**REQUEST**: Please reproduce every one of the entries below word for word, keeping each line unchanged.

**DATA ROWS**:

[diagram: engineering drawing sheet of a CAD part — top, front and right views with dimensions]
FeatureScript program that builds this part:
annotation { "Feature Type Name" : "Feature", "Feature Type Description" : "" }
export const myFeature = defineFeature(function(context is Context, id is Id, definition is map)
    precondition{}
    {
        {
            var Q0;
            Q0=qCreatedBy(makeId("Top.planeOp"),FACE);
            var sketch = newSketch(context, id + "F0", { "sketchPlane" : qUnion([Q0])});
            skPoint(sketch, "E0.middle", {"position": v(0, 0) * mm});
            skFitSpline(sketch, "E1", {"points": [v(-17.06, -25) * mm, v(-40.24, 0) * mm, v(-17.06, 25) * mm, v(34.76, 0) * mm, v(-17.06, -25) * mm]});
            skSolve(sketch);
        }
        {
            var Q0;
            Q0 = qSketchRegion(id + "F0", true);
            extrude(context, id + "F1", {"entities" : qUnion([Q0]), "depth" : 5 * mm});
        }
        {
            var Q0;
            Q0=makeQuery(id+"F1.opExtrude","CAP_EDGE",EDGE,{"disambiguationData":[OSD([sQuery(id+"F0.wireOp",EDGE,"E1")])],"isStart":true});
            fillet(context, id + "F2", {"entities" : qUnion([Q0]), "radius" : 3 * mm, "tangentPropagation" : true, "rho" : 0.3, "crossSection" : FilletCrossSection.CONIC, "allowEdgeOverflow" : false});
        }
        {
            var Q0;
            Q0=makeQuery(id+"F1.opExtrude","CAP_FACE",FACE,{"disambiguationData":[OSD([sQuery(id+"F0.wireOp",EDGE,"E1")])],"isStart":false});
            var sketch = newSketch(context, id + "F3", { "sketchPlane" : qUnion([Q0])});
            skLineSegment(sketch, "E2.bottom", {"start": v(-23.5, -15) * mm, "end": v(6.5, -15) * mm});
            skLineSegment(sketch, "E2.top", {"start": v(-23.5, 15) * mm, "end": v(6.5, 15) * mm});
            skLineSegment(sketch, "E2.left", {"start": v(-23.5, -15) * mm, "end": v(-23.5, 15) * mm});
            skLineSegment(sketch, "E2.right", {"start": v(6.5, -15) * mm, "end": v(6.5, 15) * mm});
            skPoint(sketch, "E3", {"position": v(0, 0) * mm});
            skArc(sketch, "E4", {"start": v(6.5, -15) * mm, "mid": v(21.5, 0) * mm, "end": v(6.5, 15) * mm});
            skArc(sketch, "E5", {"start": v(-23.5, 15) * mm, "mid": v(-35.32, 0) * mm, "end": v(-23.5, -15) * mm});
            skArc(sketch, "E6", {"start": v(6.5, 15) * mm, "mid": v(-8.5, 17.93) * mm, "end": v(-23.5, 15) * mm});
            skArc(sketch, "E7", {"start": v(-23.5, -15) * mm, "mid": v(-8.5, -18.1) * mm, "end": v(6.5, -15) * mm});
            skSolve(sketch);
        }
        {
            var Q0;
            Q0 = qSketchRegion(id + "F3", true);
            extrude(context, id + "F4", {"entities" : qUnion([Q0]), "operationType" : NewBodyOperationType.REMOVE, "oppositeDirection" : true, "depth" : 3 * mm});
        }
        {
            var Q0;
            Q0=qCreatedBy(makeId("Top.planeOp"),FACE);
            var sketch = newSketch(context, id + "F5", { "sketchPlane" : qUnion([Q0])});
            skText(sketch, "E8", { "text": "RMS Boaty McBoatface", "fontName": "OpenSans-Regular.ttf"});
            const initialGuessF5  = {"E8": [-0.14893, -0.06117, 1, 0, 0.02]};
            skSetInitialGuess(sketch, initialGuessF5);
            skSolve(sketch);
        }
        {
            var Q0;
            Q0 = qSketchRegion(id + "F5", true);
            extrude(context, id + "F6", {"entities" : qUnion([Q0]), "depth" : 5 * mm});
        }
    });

**TASK RESPONSE**:
[diagram: engineering drawing sheet of a CAD part — top, front and right views with dimensions]
FeatureScript program that builds this part:
annotation { "Feature Type Name" : "Feature", "Feature Type Description" : "" }
export const myFeature = defineFeature(function(context is Context, id is Id, definition is map)
    precondition{}
    {
        {
            var Q0;
            Q0=qCreatedBy(makeId("Top.planeOp"),FACE);
            var sketch = newSketch(context, id + "F0", { "sketchPlane" : qUnion([Q0])});
            skPoint(sketch, "E0.middle", {"position": v(0, 0) * mm});
            skFitSpline(sketch, "E1", {"points": [v(-17.06, -25) * mm, v(-40.24, 0) * mm, v(-17.06, 25) * mm, v(34.76, 0) * mm, v(-17.06, -25) * mm]});
            skSolve(sketch);
        }
        {
            var Q0;
            Q0 = qSketchRegion(id + "F0", true);
            extrude(context, id + "F1", {"entities" : qUnion([Q0]), "depth" : 5 * mm});
        }
        {
            var Q0;
            Q0=makeQuery(id+"F1.opExtrude","CAP_EDGE",EDGE,{"disambiguationData":[OSD([sQuery(id+"F0.wireOp",EDGE,"E1")])],"isStart":true});
            fillet(context, id + "F2", {"entities" : qUnion([Q0]), "radius" : 3 * mm, "tangentPropagation" : true, "rho" : 0.3, "crossSection" : FilletCrossSection.CONIC, "allowEdgeOverflow" : false});
        }
        {
            var Q0;
            Q0=makeQuery(id+"F1.opExtrude","CAP_FACE",FACE,{"disambiguationData":[OSD([sQuery(id+"F0.wireOp",EDGE,"E1")])],"isStart":false});
            var sketch = newSketch(context, id + "F3", { "sketchPlane" : qUnion([Q0])});
            skLineSegment(sketch, "E2.bottom", {"start": v(-23.5, -15) * mm, "end": v(6.5, -15) * mm});
            skLineSegment(sketch, "E2.top", {"start": v(-23.5, 15) * mm, "end": v(6.5, 15) * mm});
            skLineSegment(sketch, "E2.left", {"start": v(-23.5, -15) * mm, "end": v(-23.5, 15) * mm});
            skLineSegment(sketch, "E2.right", {"start": v(6.5, -15) * mm, "end": v(6.5, 15) * mm});
            skPoint(sketch, "E3", {"position": v(0, 0) * mm});
            skArc(sketch, "E4", {"start": v(6.5, -15) * mm, "mid": v(21.5, 0) * mm, "end": v(6.5, 15) * mm});
            skArc(sketch, "E5", {"start": v(-23.5, 15) * mm, "mid": v(-35.32, 0) * mm, "end": v(-23.5, -15) * mm});
            skArc(sketch, "E6", {"start": v(6.5, 15) * mm, "mid": v(-8.5, 17.93) * mm, "end": v(-23.5, 15) * mm});
            skArc(sketch, "E7", {"start": v(-23.5, -15) * mm, "mid": v(-8.5, -18.1) * mm, "end": v(6.5, -15) * mm});
            skSolve(sketch);
        }
        {
            var Q0;
            Q0 = qSketchRegion(id + "F3", true);
            extrude(context, id + "F4", {"entities" : qUnion([Q0]), "operationType" : NewBodyOperationType.REMOVE, "oppositeDirection" : true, "depth" : 3 * mm});
        }
        {
            var Q0;
            Q0=qCreatedBy(makeId("Top.planeOp"),FACE);
            var sketch = newSketch(context, id + "F5", { "sketchPlane" : qUnion([Q0])});
            skText(sketch, "E8", { "text": "RMS Boaty McBoatface", "fontName": "OpenSans-Regular.ttf"});
            const initialGuessF5  = {"E8": [-0.14893, -0.06117, 1, 0, 0.02]};
            skSetInitialGuess(sketch, initialGuessF5);
            skSolve(sketch);
        }
        {
            var Q0;
            Q0 = qSketchRegion(id + "F5", true);
            extrude(context, id + "F6", {"entities" : qUnion([Q0]), "depth" : 5 * mm});
        }
    });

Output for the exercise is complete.